What to work on:
1 > Set down, word for word, the stretch of the tribute to Latricia Barksdale from "Latricia is the" through "when I lead.".
2 > Answer these questions from the tribute to Latricia Barksdale:
(a) On which day of the Black History Month series is this tribute shared?
(b) What position does Latricia Barksdale hold now, and at what organization?
(c) At which organization did Latricia hire the author for a role on the national team?

Text:
This Black History Month, I am sharing 28 stories of Black women who shaped me and showed me the way towards liberation. Because Black women are often not cited for their ideas, I thought this would be one way to give flowers to those who influenced me.
On Day 25, I would like to give flowers to Latricia B., who is an example of what it means to use your power to be a quiet advocate for people behind closed doors.
Latricia Barksdale began her career in finance before making her way to the nonprofit sector. She held roles like the Chief of Staff to the CEO at Teach For America, COO at Promise 54, and now she is Chief Program Officer at Merit America. She is incredibly smart and a straight talker. She's one of the most strategic people I know, and I appreciate how she works with ease.
Latricia was my first (and only) Black woman boss. We had crossed paths when we both worked for TNTP, and Latricia hired me for a role on the national team at TFA. When I joined the organization, Latricia MADE SURE my salary was equitable and advocated for me in rooms I wasn’t in to ensure I was treated fairly. This is no small feat. Many of my past employers paid me significantly less than my white counterparts. These were nonprofits who claimed to be about equity, but when it came to their employees, they were contributing to the Black women’s pay gap in practice (https://hbr.org/2022/09/how-black-women-can-navigate-pay-gap-gaslighting). Latricia made sure that didn’t happen to me on her watch.
Latricia is the type of boss who moves in the background to clear the way for her team. One of my colleagues who worked for Latricia at TNTP shared that it wasn’t until after Latricia left TNTP that the team realized how many obstacles Latricia blocked for them. She never called attention to it or asked for anything in return. Latricia is a perfect example of using your power and privilege to make things more equitable for others. If she's in a room where decisions are being made, she is making sure equity is centered. She is an amplifier, advocate, and way-maker. Watching how Latricia consistently uses her power in organizations to advocate for changes for Black women has inspired me to do the same when I lead.

Dataset records:
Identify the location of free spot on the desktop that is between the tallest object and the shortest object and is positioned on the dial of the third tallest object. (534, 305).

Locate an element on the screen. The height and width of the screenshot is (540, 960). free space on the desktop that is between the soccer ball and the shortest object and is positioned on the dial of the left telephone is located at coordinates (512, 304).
---
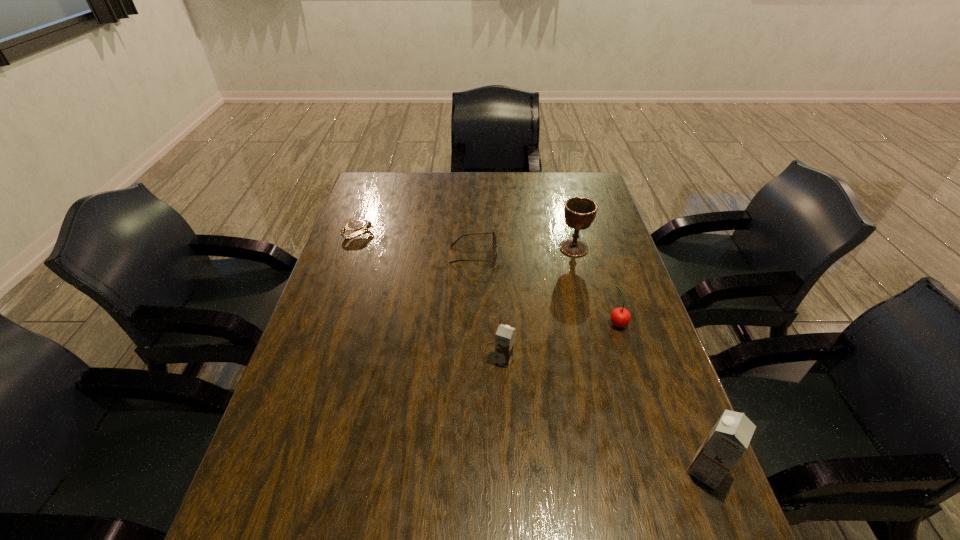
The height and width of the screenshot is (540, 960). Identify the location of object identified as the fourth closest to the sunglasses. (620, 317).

Answers by item number:
1 >
Latricia is the type of boss who moves in the background to clear the way for her team. One of my colleagues who worked for Latricia at TNTP shared that it wasn’t until after Latricia left TNTP that the team realized how many obstacles Latricia blocked for them. She never called attention to it or asked for anything in return. Latricia is a perfect example of using your power and privilege to make things more equitable for others. If she's in a room where decisions are being made, she is making sure equity is centered. She is an amplifier, advocate, and way-maker. Watching how Latricia consistently uses her power in organizations to advocate for changes for Black women has inspired me to do the same when I lead.

2 >
(a) Day 25
(b) Chief Program Officer at Merit America
(c) TFA (Teach For America)